Vice President Kamala Harris will push to increase the corporate tax rate to 28% from the current 21%, her campaign said Monday, the first day of the Democratic National Convention in Chicago.
Coming days after she unveiled a four-part economic package that would provide tax relief to working and middle-class Americans, the corporate tax proposal marks Harris’ first effort to detail how she would pay for her policy platform should she win the presidential election.
“As President, Kamala Harris will focus on creating an opportunity economy for the middle class that advances their economic security, stability, and dignity,” campaign spokesperson James Singer said in a statement. “Her plan is a fiscally responsible way to put money back in the pockets of working people and ensure billionaires and big corporations pay their fair share.”

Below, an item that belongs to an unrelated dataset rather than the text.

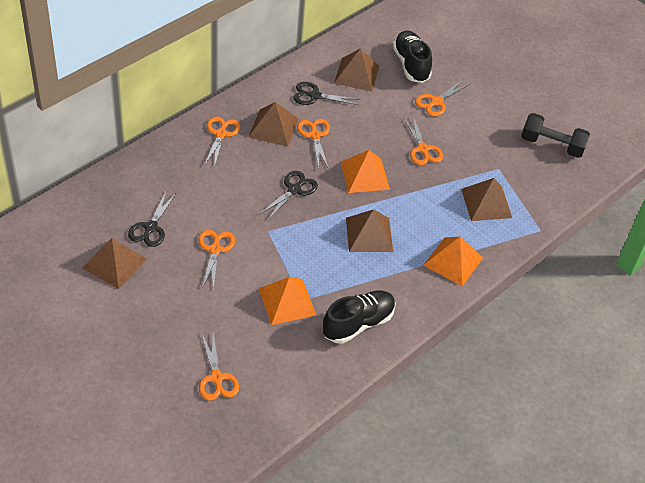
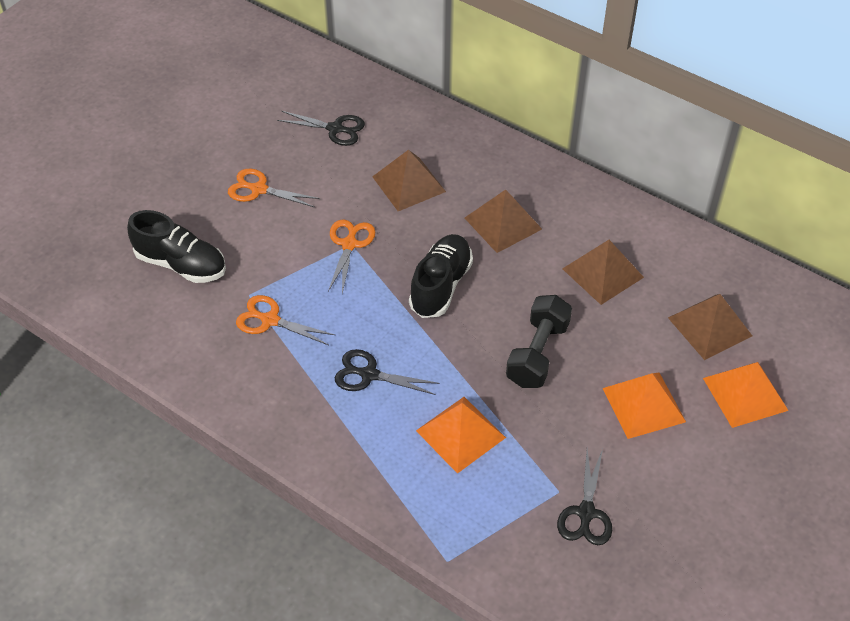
brown pyramid: 5 -> 4
orange scissors: 6 -> 3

The rate hike, which is in line with what President Joe Biden has supported but less than the 35% rate that Harris proposed during her 2020 presidential campaign, would reverse a major component of former President Donald Trump’s 2017 Tax Cuts and Jobs Act. That law reduced the corporate income tax rate from 35% – and it doesn’t expire, unlike the TCJA’s individual income tax provisions, which lapse after 2025.
Raising the corporate tax rate would reduce the deficit by $1 trillion over the next decade, according to the Committee for a Responsible Federal Budget. The watchdog group estimates the price tag of Harris’ economic package would be $1.7 trillion over the next decade.
Trump, on the other hand, has said he would cut taxes on businesses, as well as provide relief for Americans. Trump would like to lower the corporate tax rate to as low as 15% – though he acknowledged in an interview last month with Bloomberg Businessweek that reducing it that much would be hard.
Last Friday, Harris proposed a populist economic platform, which includes measures aimed at making housing, groceries, health care and child rearing more affordable. It would provide tax relief for more than 100 million middle-class and lower-income Americans, largely by restoring the American Rescue Plan Act’s enhanced child tax credit and by creating a new $6,000 credit for children in their first year of life.